Roshandel, who directs ECU’s Security Studies Program in the Department of Political Science, co-wrote the book with Sharon Chadha, an independent Middle East scholar. Roshandel arrived at ECU in August.

The goal of this book, he said, is to offer a historical and political perspective on the emergence of jihad for a general audience. After Sept. 11, many of the books Roshandel came across about jihad and its role in the Islamic faith were highly academic, or overtly religious.

“We tried to avoid using academic jargon, but have sourced the book so it could be used for political science, international relations, and defense and security studies courses,” he said.

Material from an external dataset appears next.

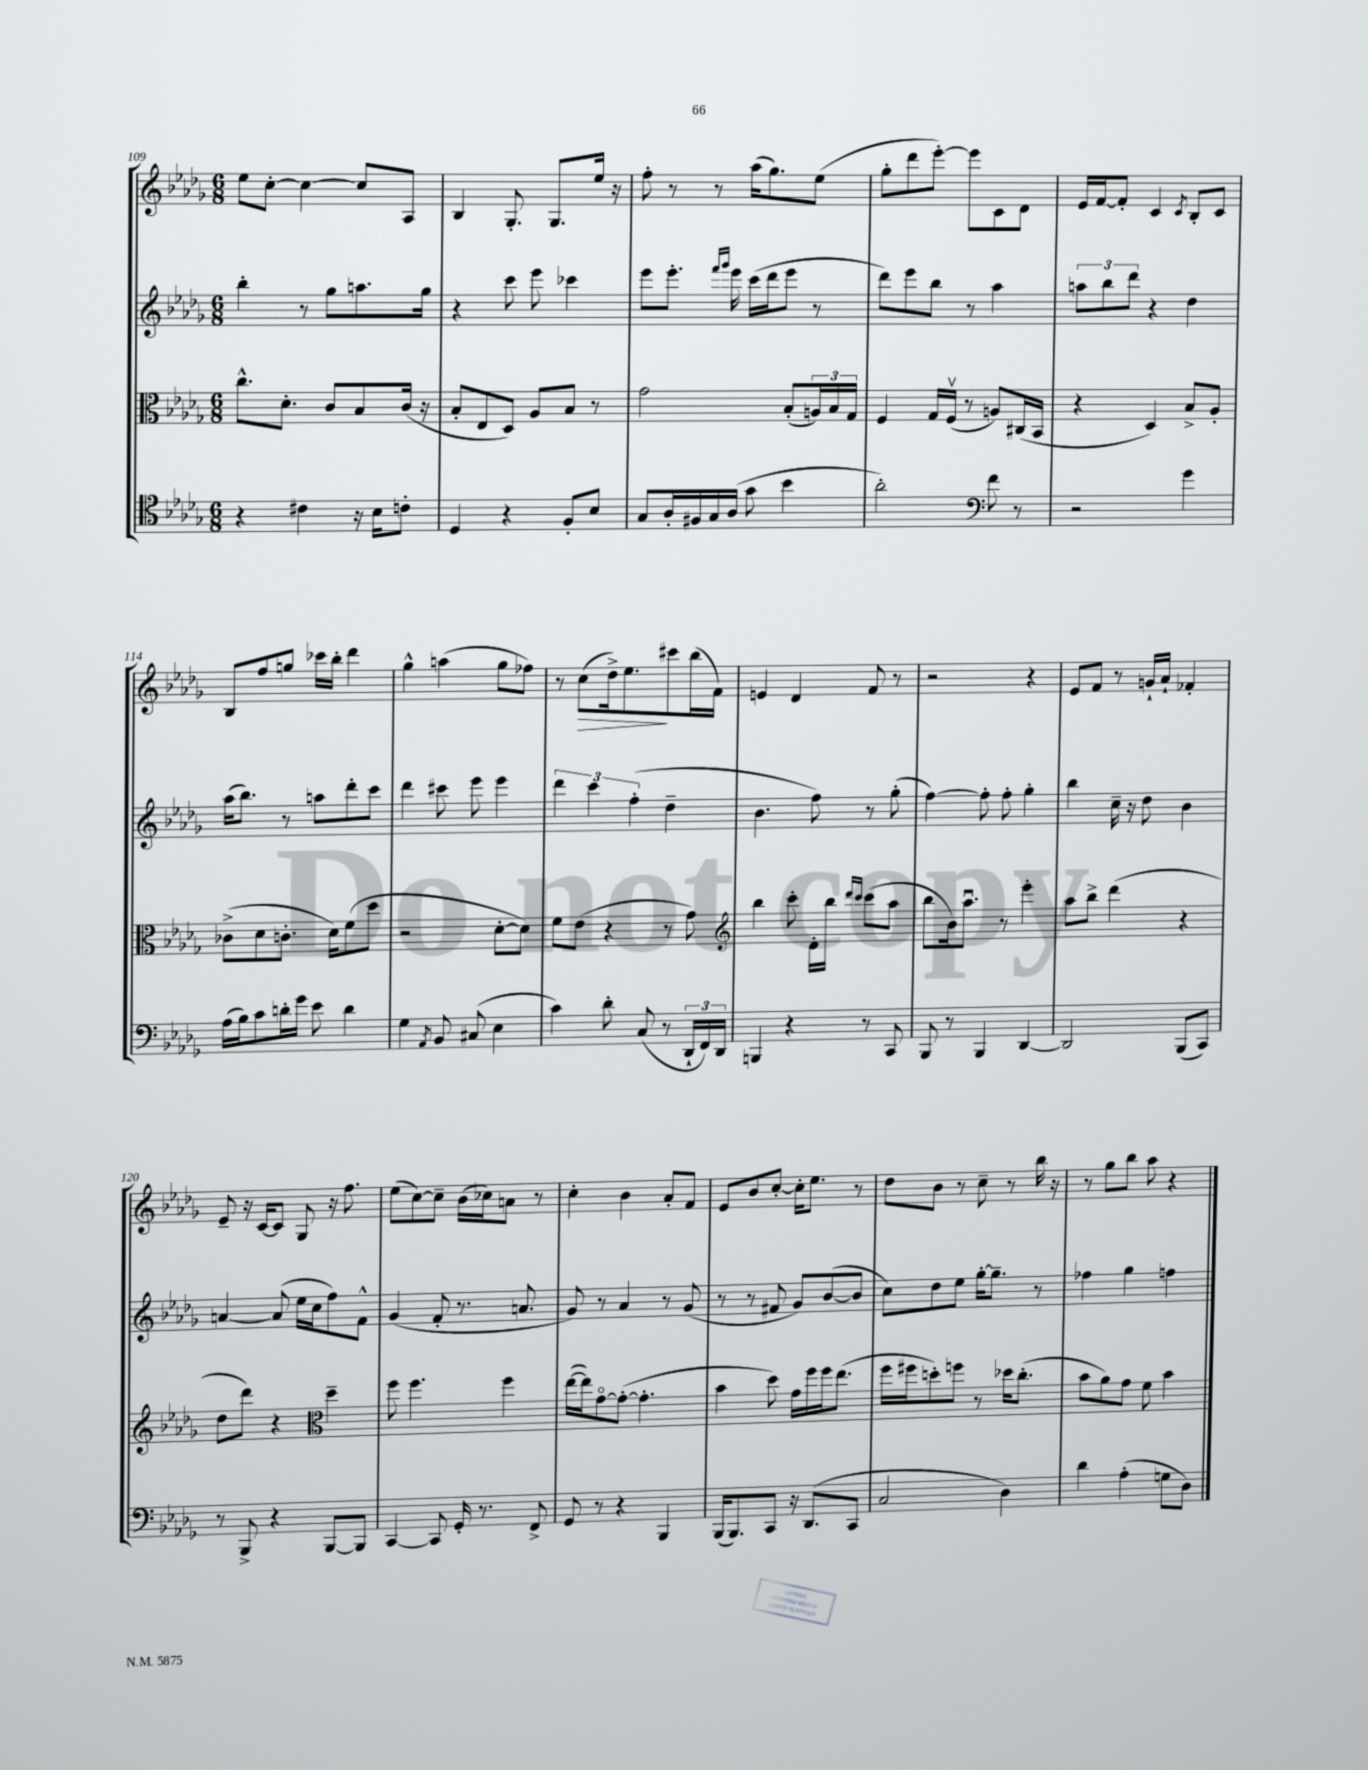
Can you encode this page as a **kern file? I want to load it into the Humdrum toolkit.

Roshandel, a native of Iran, said he grew up in around two interpretations of jihad: the first is the idea of jihad as self-purification; the second is a call against others to rout out infidels. After Iran was invaded by Iraq in the 1980s, Roshandel saw that jihad served as a mobilizing force for political war, as seen later in Russia’s invasion of Afghanistan, rather than an introspective cleansing of the “infidel” within.

While Americans and the rest of the western world have felt their stability threatened, Roshandel noted that security everywhere, including Islamic nations, has been affected by jihadists.

“Iraq, Indonesia, Somalia…are they safer now than they were 30 years ago?” he said.

“By the act of jihad, they have jeopardized international security and have made life much more difficult for millions of Muslims.”